A few weeks back, during my Sabbath time, the Lord kept bringing me back to the phase, “Acknowledge me.” Since then, I cannot get the phrase out of my mind.
It all began in a rereading of the book of Hosea. As I looked for overarching themes in each chapter, what began to stick out was the agonized cry of a long-ignored and unacknowledged Lover God. With the all the beauty of a poet and anger of a forgotten lover, the Lord indicts Israel for giving credit to those to whom credit was not due.
She said, “I will go after my lovers, who give me my food and my water, my wool and my linen, my olive oil and my drink.” Therefore I will block her path with thorn bushes; I will wall her in so that she cannot find her way. She will chase after her lovers but not catch them; she will look for them but not find them. Hosea 2:5-7.
Thorn bushes and walls sound a little extreme, don’t they? Yet, the Lord lets us into why He is planning intricate ways to quarantine and thwart the ones He loves. Underneath these seemingly irrational and irate words, He shows us the hurting heart of a loving God.
She has not acknowledged that I was the one who gave her the grain, the new wine and oil, who lavished on her the silver and gold -which they used for Baal…She decked herself with rings and jewelry and went after her lovers, but me she forgot. Hosea 2:8 & 13.
The theme of acknowledgment (or the lack thereof) continues throughout the book of Hosea.
In Hosea 4: 1, God cries out in righteous frustration, “There is no faithfulness, no love, no acknowledgement of God in the land.”
In Hosea 6:3, repentant Israel says resolutely, “Let us acknowledge the Lord, let us press on to acknowledge Him.”
God continues the thread in Hosea 13:4 & 5.
But I have been the Lord your God ever since you came out of Egypt. You shall acknowledge no God but me, no Savior except me. I cared for you in the wilderness, in the land of burning heat. When I fed them, they were satisfied; when they were satisfied, they became proud; then they forgot me.”
To be acknowledged, to have His creatures recognize and express gratitude for who He is and all He has done, seems to be the heart cry of our Lover God.
Before the Fall, man could not help but acknowledge God. After the Fall and apart from intervening grace, man cannot and will not acknowledge God.
There was One who acknowledged God the way He longed and deserved to be acknowledged; however, He was ignored and His cries went unacknowledged that we would once again have the ability to acknowledge our Maker.
One day we will be unable to leave God unacknowledged; however, until then, we must work at becoming again a noticing people, an God-acknowledging, thankful and dependent people.
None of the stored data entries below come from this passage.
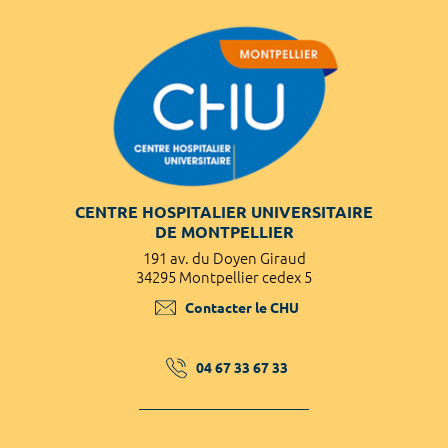
CENTRE HOSPITALIER UNIVERSITAIRE
DE MONTPELLIER
191 av. du Doyen Giraud
34295 Montpellier cedex 5
Contacter le CHU
04 67 33 67 33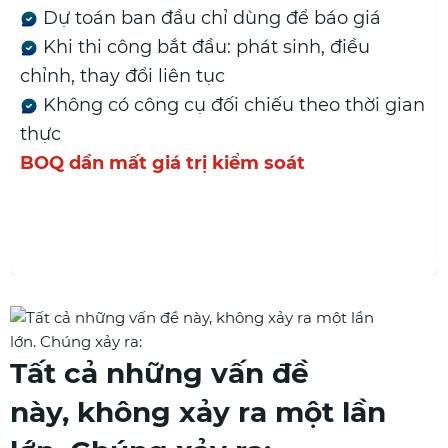
Dự toán ban đầu chỉ dùng để báo giá
Khi thi công bắt đầu: phát sinh, điều
chỉnh, thay đổi liên tục
Không có công cụ đối chiếu theo thời gian
thực
BOQ dần mất giá trị kiểm soát
Tất cả những vấn đề
này, không xảy ra một lần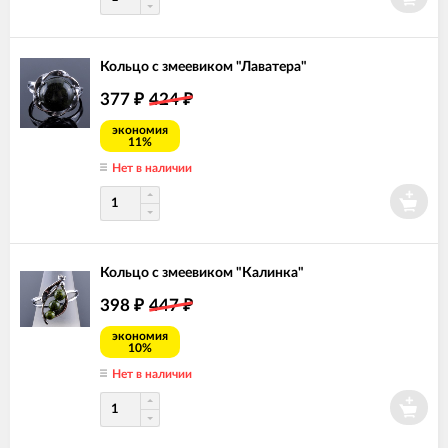
Кольцо с змеевиком "Лаватера"
377
424
₽
₽
экономия
11%
Нет в наличии
Кольцо с змеевиком "Калинка"
398
447
₽
₽
экономия
10%
Нет в наличии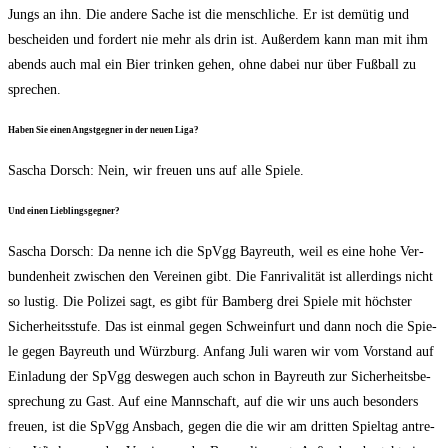
Jungs an ihn. Die ande­re Sache ist die mensch­li­che. Er ist demü­tig und
beschei­den und for­dert nie mehr als drin ist. Außer­dem kann man mit ihm
abends auch mal ein Bier trin­ken gehen, ohne dabei nur über Fuß­ball zu
sprechen.
Haben Sie einen Angst­geg­ner in der neu­en Liga?
Sascha Dorsch: Nein, wir freu­en uns auf alle Spiele.
Und einen Lieblingsgegner?
Sascha Dorsch: Da nen­ne ich die SpVgg Bay­reuth, weil es eine hohe Ver­
bun­den­heit zwi­schen den Ver­ei­nen gibt. Die Fan­ri­va­li­tät ist aller­dings nicht
so lus­tig. Die Poli­zei sagt, es gibt für Bam­berg drei Spie­le mit höchs­ter
Sicher­heits­stu­fe. Das ist ein­mal gegen Schwein­furt und dann noch die Spie­
le gegen Bay­reuth und Würz­burg. Anfang Juli waren wir vom Vor­stand auf
Ein­la­dung der SpVgg des­we­gen auch schon in Bay­reuth zur Sicher­heits­be­
spre­chung zu Gast. Auf eine Mann­schaft, auf die wir uns auch beson­ders
freu­en, ist die SpVgg Ans­bach, gegen die die wir am drit­ten Spiel­tag antre­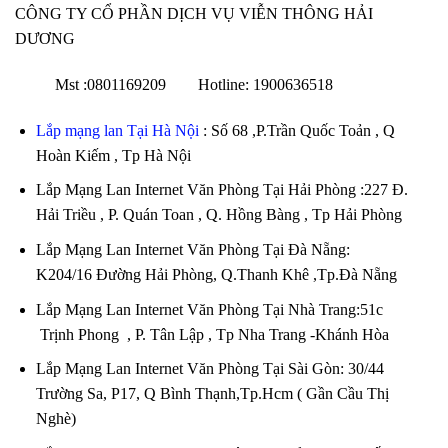
CÔNG TY CỔ PHẦN DỊCH VỤ VIỄN THÔNG HẢI
DƯƠNG
Mst :0801169209 Hotline: 1900636518
Lắp mạng lan Tại Hà Nội
: Số 68 ,P.Trần Quốc Toản , Q
Hoàn Kiếm , Tp Hà Nội
Lắp Mạng Lan Internet Văn Phòng Tại Hải Phòng :227 Đ.
Hải Triều , P. Quán Toan , Q. Hồng Bàng , Tp Hải Phòng
Lắp Mạng Lan Internet Văn Phòng Tại Đà Nẵng:
K204/16 Đường Hải Phòng, Q.Thanh Khê ,Tp.Đà Nẵng
Lắp Mạng Lan Internet Văn Phòng Tại Nhà Trang:51c
Trịnh Phong , P. Tân Lập , Tp Nha Trang -Khánh Hòa
Lắp Mạng Lan Internet Văn Phòng Tại Sài Gòn: 30/44
Trường Sa, P17, Q Bình Thạnh,Tp.Hcm ( Gần Cầu Thị
Nghè)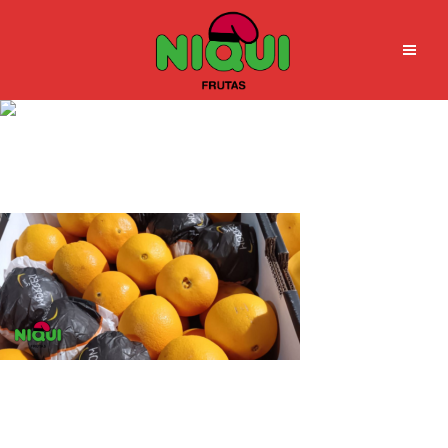
naranja navel argentina
Fuji- origen nueva zelanda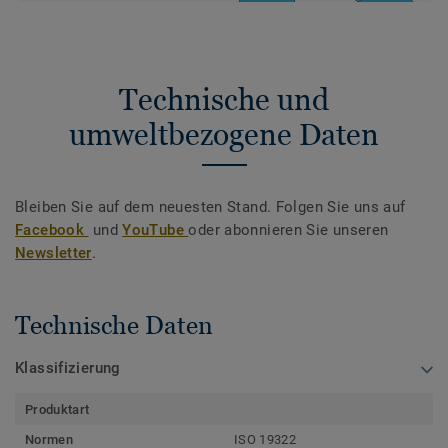
Technische und
umweltbezogene Daten
Bleiben Sie auf dem neuesten Stand. Folgen Sie uns auf
Facebook
und
YouTube
oder abonnieren Sie unseren
Newsletter
.
Technische Daten
Klassifizierung
Produktart
Normen
ISO 19322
There are so many things that I tend to make Christianity about: quiet times, acts of service, prayer, obedience. While all these things have a rightful place,they begin with a simple acknowledgement of God.
As I have been running errands or driving carpool or exercising, I keep hearing the Lover-Lord’s cry, “Acknowledge me.” As I have sought to learn how to acknowledge Him consistently in the tiniest corners of my day, I have been finding joy in the midst of hard days.
Acknowledgment is the simple doorway to leads us to adoration and obedience.
He waits to be acknowledged, noticed, thanked and adored. May He give us all that He commands of us.